I think Tigs makes some very sensible points but isn’t quite right at 1. Whilst lots of UK partners will get US profits (with no Class IV NICs as from a wholly overseas partnership – not what you’d have had at CC, Dan), lots of US partners will get UK profits and not pay NICs (for obvious reasons). The logical fix on this (NICs on profits regardless of source) just adds to the bounty of these proposals.
You might be right. But in the US law firms I’ve seen the US firm’s UK LLP will typically make very small profits. A UK partner who works in the UK LLP might received US$4.95m from the US part of the firm and U$0.05m from the UK part of the firm. Ratios of profits that I’ve seen are in the 99%:1%, 95%:5% range.

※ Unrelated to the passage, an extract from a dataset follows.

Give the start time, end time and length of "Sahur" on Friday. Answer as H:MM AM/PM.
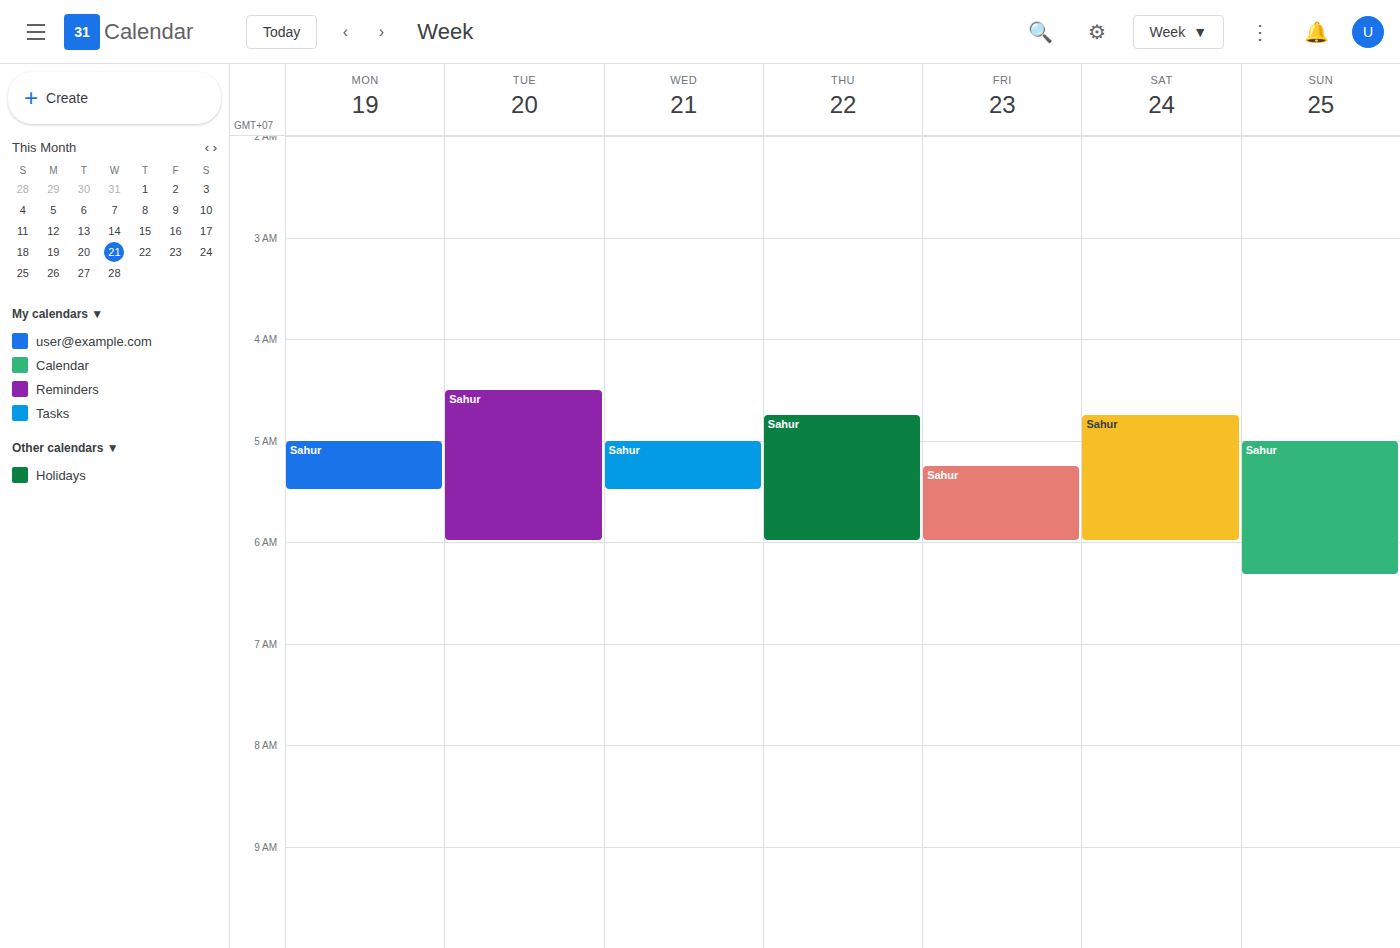
5:15 AM to 6:00 AM, 45 minutes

As for the profits of the US firm received by UK partners not being subject to class 4 (and also only being taxed on a remittance basis for non-doms) that’s just silly. And from what I’ve seen, unlikely to withstand proper scrutiny. For example, if the US employees and partners come to the UK for depositions, meeting clients, having board meetings, etc and the UK partners (who are partners in the US firm too) supervise US staff then how can the US firm’s trade be said to be carried on “wholly” outside the UK?

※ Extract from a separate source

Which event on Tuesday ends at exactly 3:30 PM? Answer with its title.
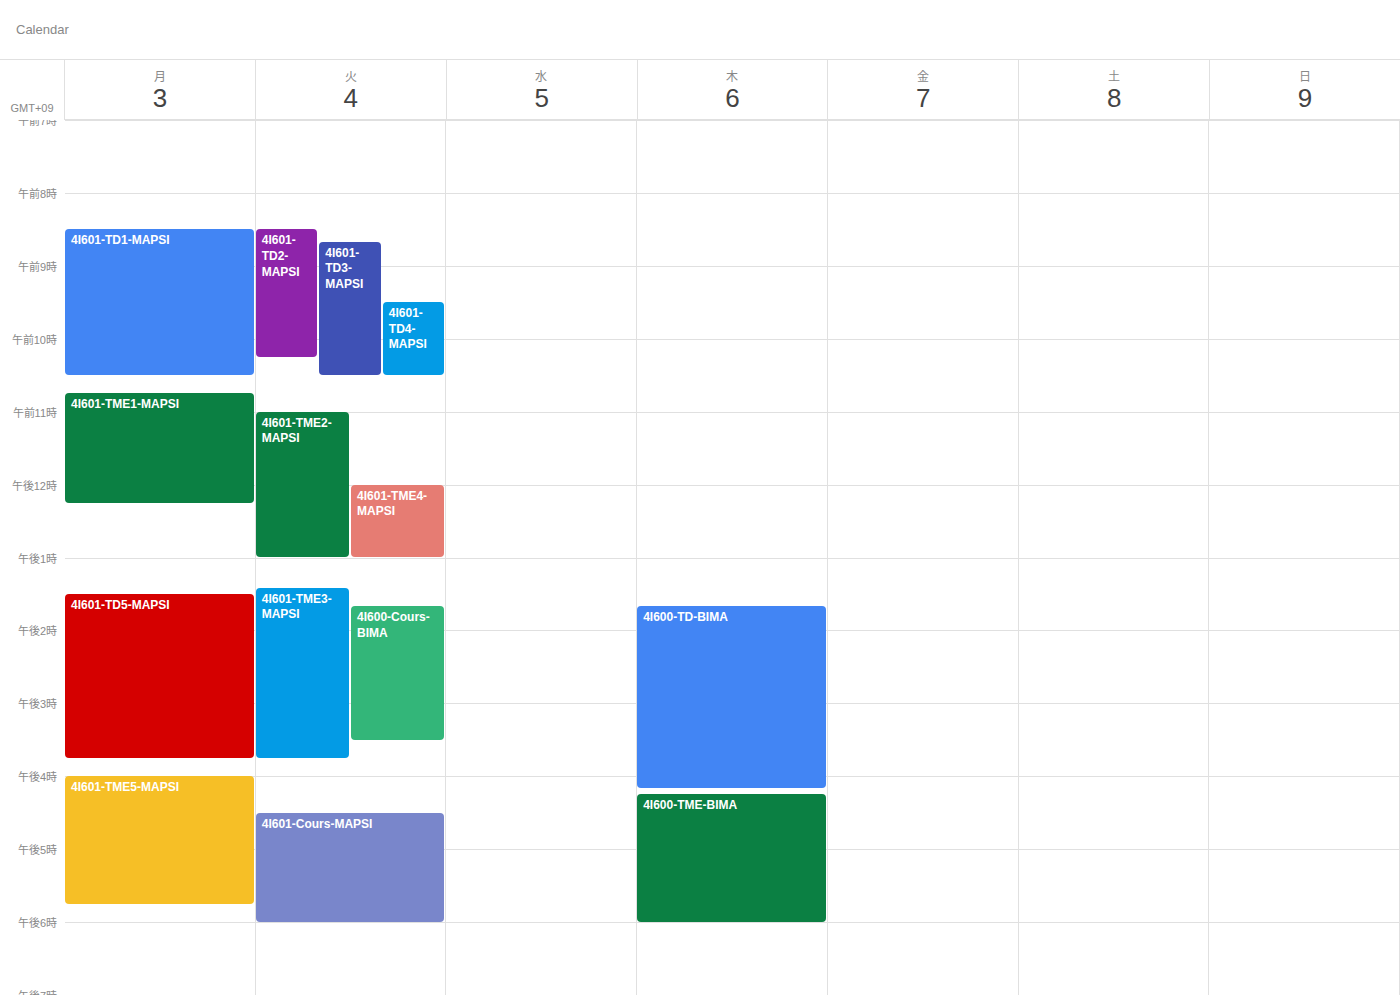
"4I600-Cours-BIMA"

Completely take the point about whether the “wholly overseas” partnership stands up to scrutiny (there’s a decent argument it does) – I think based on current practice it is accepted that (rightly or wrongly) it does and Class IV isn’t being paid on those profits when it might be more equitable that it is paid, perhaps as Dan says with some form of employers NI on top also.

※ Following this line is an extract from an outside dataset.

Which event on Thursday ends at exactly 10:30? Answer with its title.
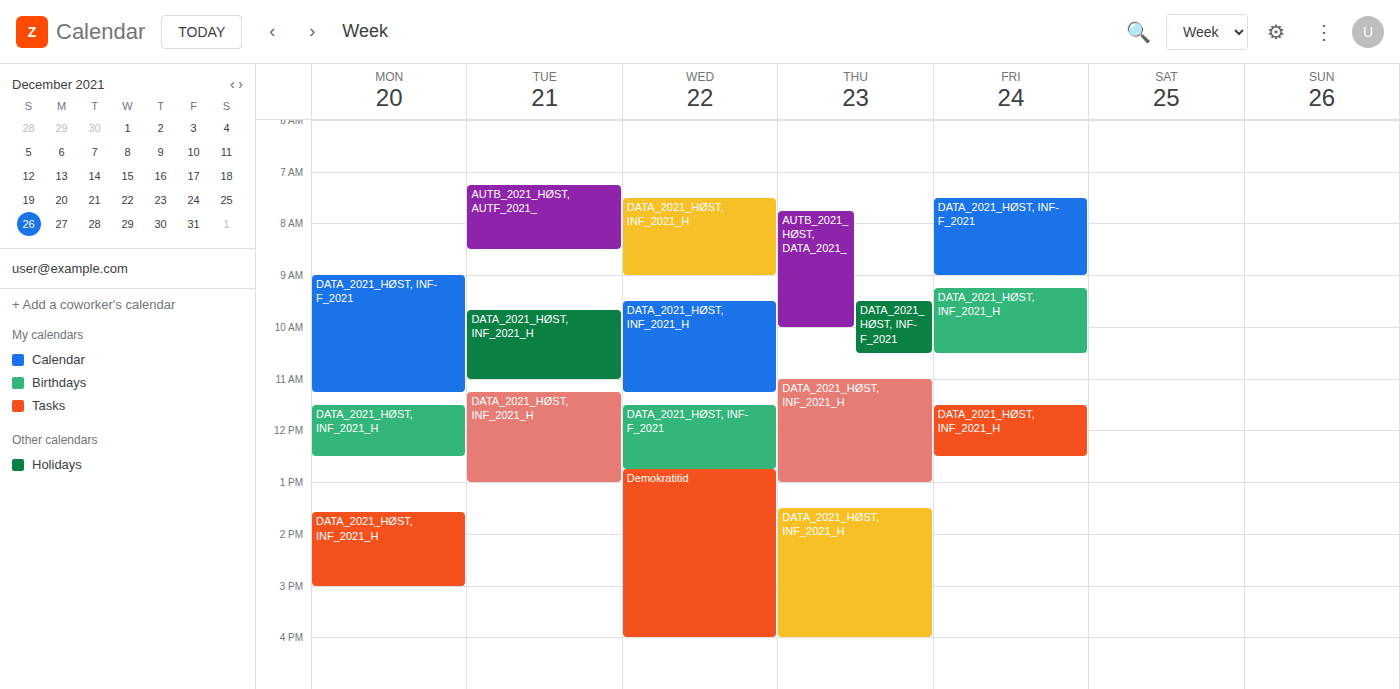
"DATA_2021_HØST, INF-F_2021"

Of course, the other oft-cited issue is that the over-65s don’t pay NIC. So by shifting the burden to income tax you push those people into paying more tax than they otherwise would. Obviously a policy choice – but as was seen this lunchtime with the preservation of the Triple Lock, a highly unlikely one from a Conservative government relying on that demographic’s vote!
Thanks Dan, some random thoughts:
1. The profits from the “top 50 US firms” is likely to significantly understate the profits that the UK partners receive as a signficant proportion of those profits (e.g. 95%) come from the US partnership rather than the UK partnership.
2. An employer would pay 0.5% apprenticeship levy too.
3. You say “The simple reason is that partners in a law firm are not employees, and so there’s no 13.8% employer’s national insurance. This isn’t tax avoidance, or even tax planning”. I disagree with this. A large proportion of partners in law firms (especially the more junior ones) rely on failing Condition C of the salaried member rules to prevent PAYE/employer’s NIC due. The capital they contribute (funded by loans from a bank that has an arrangement to do this) is carefully designed and managed to ensure that it is sufficient to fail Conditon C. If that is not tax planning then nothing is.
4. Edge cases are always interesting but I’d want to make sure that people could not get around the rules by changing the form of their firm (e.g. a UK LLP becomes a US LLP).
5. Why not add PAYE to cash distributions too? That would accelerate the money that the goverment gets in too.
6. If you don’t like the employer’s NIC concept on partners, why not increase the 2% marginal class 4 NIC rate by 8% or 9% (equivalent to an extra 13.8% less tax relief)?
thanks! Interesting points. You have me bang to rights on point 3 – I was taking my experience at CC (where there are no UK salaried partners) and forgetting it’s far from universal. I’ll add a footnote.
Hypocritical that you say this five minutes after leaving a law firm.
Kinda, yes – although law firm partners are paid in arrears, so I’m still receiving partnership income, and this change (were it to happen) would affect me (until next May) .
So how exactly would poor Dan have been expected to publish such an article whilst still in the partnership at CC?